Grasshopper government

The original judgement was described as novel but only by lawyers. To anyone else it seemed self-evident that a minister should consider the wellbeing of children when making her decisions.

When the full bench of the Federal Court overturned the findings in Minister for the Environment v Sharma it was saying: the burning of the planet is not a problem for the government because the law is insufficiently clear on the subject of responsibility.

This is, of course, the view the Morrison government has held all along. Its ministers have never shown a capacity to govern in the interest of more than a select few. Still, to argue it in court seemed brazen.

In essence, the government was saying it could not be expected to consider the future. It would approve the extensions to the Vickery coalmine near Boggabri because it was operating only in the now. What happened after that was not its problem.

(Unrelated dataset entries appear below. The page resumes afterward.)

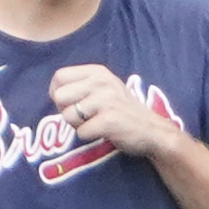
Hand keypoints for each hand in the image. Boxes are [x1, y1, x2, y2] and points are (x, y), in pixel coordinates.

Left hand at [51, 56, 185, 155]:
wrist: (153, 131)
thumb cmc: (123, 112)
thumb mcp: (105, 88)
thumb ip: (82, 85)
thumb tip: (54, 93)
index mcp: (97, 72)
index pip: (59, 77)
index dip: (57, 93)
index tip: (70, 104)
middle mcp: (100, 82)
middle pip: (59, 97)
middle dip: (66, 111)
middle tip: (84, 118)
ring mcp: (105, 100)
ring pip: (68, 116)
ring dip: (78, 126)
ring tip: (96, 124)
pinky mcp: (109, 121)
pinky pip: (82, 132)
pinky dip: (89, 137)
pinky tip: (103, 133)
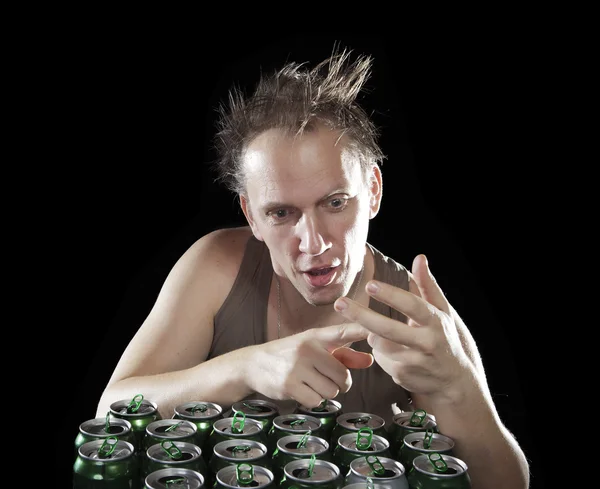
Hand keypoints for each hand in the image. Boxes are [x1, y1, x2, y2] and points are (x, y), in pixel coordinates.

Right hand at [245, 323, 372, 407]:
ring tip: (311, 383)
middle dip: (340, 384)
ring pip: (331, 391)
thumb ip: (343, 354)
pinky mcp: (289, 385)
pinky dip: (312, 401)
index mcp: (316, 336)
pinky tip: (301, 390)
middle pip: (342, 376)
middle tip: (328, 380)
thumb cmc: (290, 355)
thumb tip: (369, 360)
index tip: (375, 330)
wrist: (253, 364)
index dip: (360, 330)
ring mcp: (298, 367)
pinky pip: (316, 401)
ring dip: (325, 393)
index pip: (342, 332)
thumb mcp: (314, 349)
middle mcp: (308, 349)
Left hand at [333, 254, 472, 400]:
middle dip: (361, 315)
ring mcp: (415, 361)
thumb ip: (427, 284)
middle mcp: (427, 342)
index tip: (370, 284)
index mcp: (436, 321)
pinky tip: (396, 353)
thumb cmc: (444, 337)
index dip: (390, 295)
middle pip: (388, 329)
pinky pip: (380, 358)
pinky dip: (381, 352)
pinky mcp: (404, 375)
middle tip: (340, 303)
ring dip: (374, 336)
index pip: (411, 305)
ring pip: (379, 343)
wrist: (455, 379)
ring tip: (387, 335)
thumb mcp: (441, 310)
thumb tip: (419, 257)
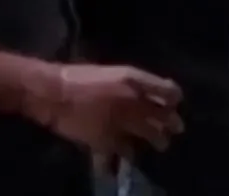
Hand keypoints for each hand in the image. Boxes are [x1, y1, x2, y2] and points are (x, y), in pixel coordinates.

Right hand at [26, 64, 184, 156]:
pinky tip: (128, 156)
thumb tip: (150, 90)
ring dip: (159, 140)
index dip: (174, 98)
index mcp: (135, 79)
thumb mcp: (113, 72)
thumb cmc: (77, 77)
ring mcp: (122, 121)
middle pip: (165, 116)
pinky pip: (125, 151)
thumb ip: (134, 82)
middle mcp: (134, 100)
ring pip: (152, 135)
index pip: (170, 91)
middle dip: (172, 123)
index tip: (173, 103)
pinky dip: (127, 155)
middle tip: (176, 128)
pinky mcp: (107, 139)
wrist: (52, 93)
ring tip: (162, 144)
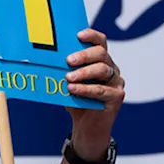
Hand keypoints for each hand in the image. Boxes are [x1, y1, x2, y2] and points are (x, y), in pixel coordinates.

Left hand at [65, 29, 125, 157]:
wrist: (86, 128)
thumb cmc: (77, 102)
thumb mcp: (69, 84)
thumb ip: (64, 71)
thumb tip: (46, 60)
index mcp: (101, 60)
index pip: (100, 42)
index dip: (91, 36)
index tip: (78, 35)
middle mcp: (111, 68)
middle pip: (101, 53)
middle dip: (84, 55)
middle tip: (69, 60)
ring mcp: (116, 82)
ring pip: (103, 70)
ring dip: (84, 72)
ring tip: (68, 78)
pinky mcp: (117, 96)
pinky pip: (102, 90)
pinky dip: (86, 89)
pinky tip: (73, 89)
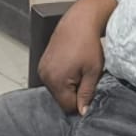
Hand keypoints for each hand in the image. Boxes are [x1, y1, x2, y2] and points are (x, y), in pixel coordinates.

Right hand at [36, 0, 116, 114]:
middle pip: (61, 99)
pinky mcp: (43, 64)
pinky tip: (73, 67)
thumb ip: (87, 94)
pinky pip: (53, 80)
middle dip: (75, 94)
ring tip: (80, 71)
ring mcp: (42, 70)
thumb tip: (83, 112)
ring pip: (57, 90)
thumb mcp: (93, 72)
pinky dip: (64, 79)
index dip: (81, 103)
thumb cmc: (88, 45)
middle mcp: (45, 76)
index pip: (67, 106)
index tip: (90, 93)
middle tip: (87, 79)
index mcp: (56, 80)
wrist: (78, 23)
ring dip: (70, 86)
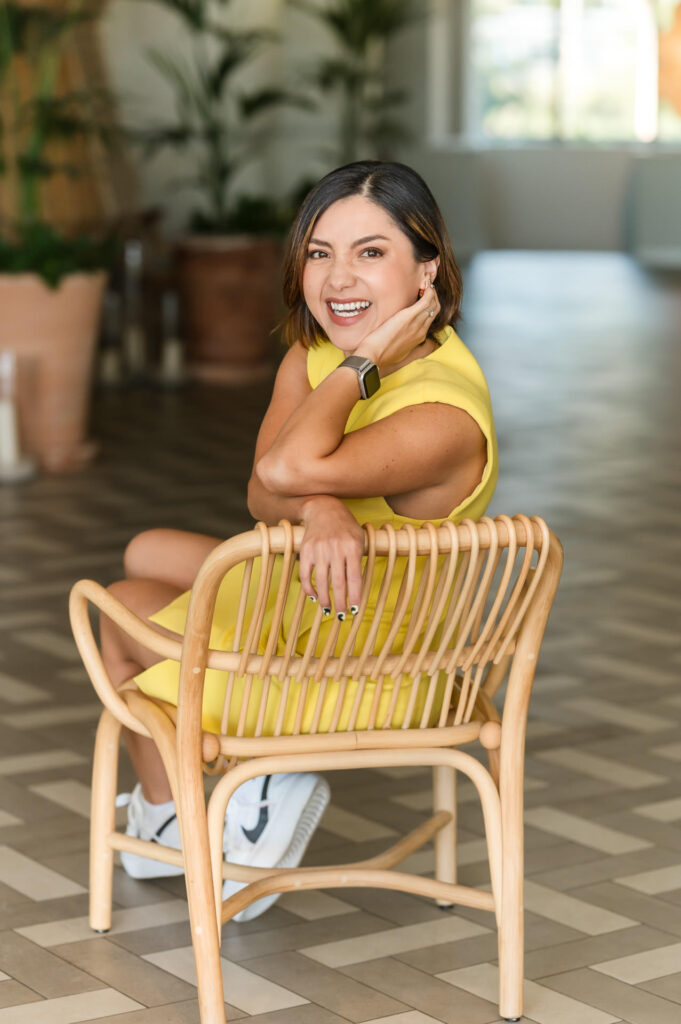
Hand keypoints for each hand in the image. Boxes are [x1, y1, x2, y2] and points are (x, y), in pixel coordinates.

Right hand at [298, 496, 364, 614]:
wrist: (324, 509)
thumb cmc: (346, 527)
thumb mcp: (359, 539)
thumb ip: (358, 561)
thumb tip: (356, 589)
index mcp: (352, 547)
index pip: (355, 578)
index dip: (355, 596)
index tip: (355, 609)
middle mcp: (335, 548)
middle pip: (338, 583)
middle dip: (340, 602)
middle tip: (341, 615)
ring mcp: (319, 549)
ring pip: (321, 581)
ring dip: (325, 599)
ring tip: (329, 609)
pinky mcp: (306, 550)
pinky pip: (306, 574)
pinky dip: (309, 588)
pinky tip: (315, 596)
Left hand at [354, 277, 440, 368]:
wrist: (373, 357)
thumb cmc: (378, 353)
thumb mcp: (394, 348)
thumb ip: (399, 339)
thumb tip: (394, 332)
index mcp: (418, 338)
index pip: (430, 318)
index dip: (430, 305)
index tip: (423, 296)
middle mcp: (421, 331)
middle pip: (435, 310)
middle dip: (433, 296)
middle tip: (425, 286)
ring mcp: (417, 324)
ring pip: (434, 304)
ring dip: (432, 291)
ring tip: (425, 282)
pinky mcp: (409, 317)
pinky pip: (426, 300)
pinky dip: (429, 291)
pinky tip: (424, 284)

This is a grasshopper government, living on the edge of winter.

It never got over the surprise of winning the last election. It never made plans. It never began the serious work of developing policy. It never imagined the future because it was still shocked by its fortune in the present.

It is hard to know what Sussan Ley felt when she saw the teenage litigants in this case crying on the steps of court. Possibly, she would have found it difficult to empathise with what the rest of us might call conviction. The might of government had been used to win a victory for itself and not the people it was supposed to represent.

In its judgement, the court was particularly worried about “indeterminate liability”. It said there was a “lack of control over the harm”. This meant that “the duty in tort should not be imposed”.

But this is the point of climate change. It is why action is so important, because it is not one act that will answer the challenge, but many, taken at once, by each of the world’s governments. The risk is so large that it will destroy the planet unless the planet is great enough to share responsibility.

After the decision the lead litigant in the case, Anjali Sharma, wrote: “Today’s ruling does not change the minister’s moral obligation to protect young people from climate change. It does not change the science. It does not put out the fires or drain the floodwaters.”

All of this is true, but the Morrison government’s view was formed well before the case went to court. That view is simple: we don’t care.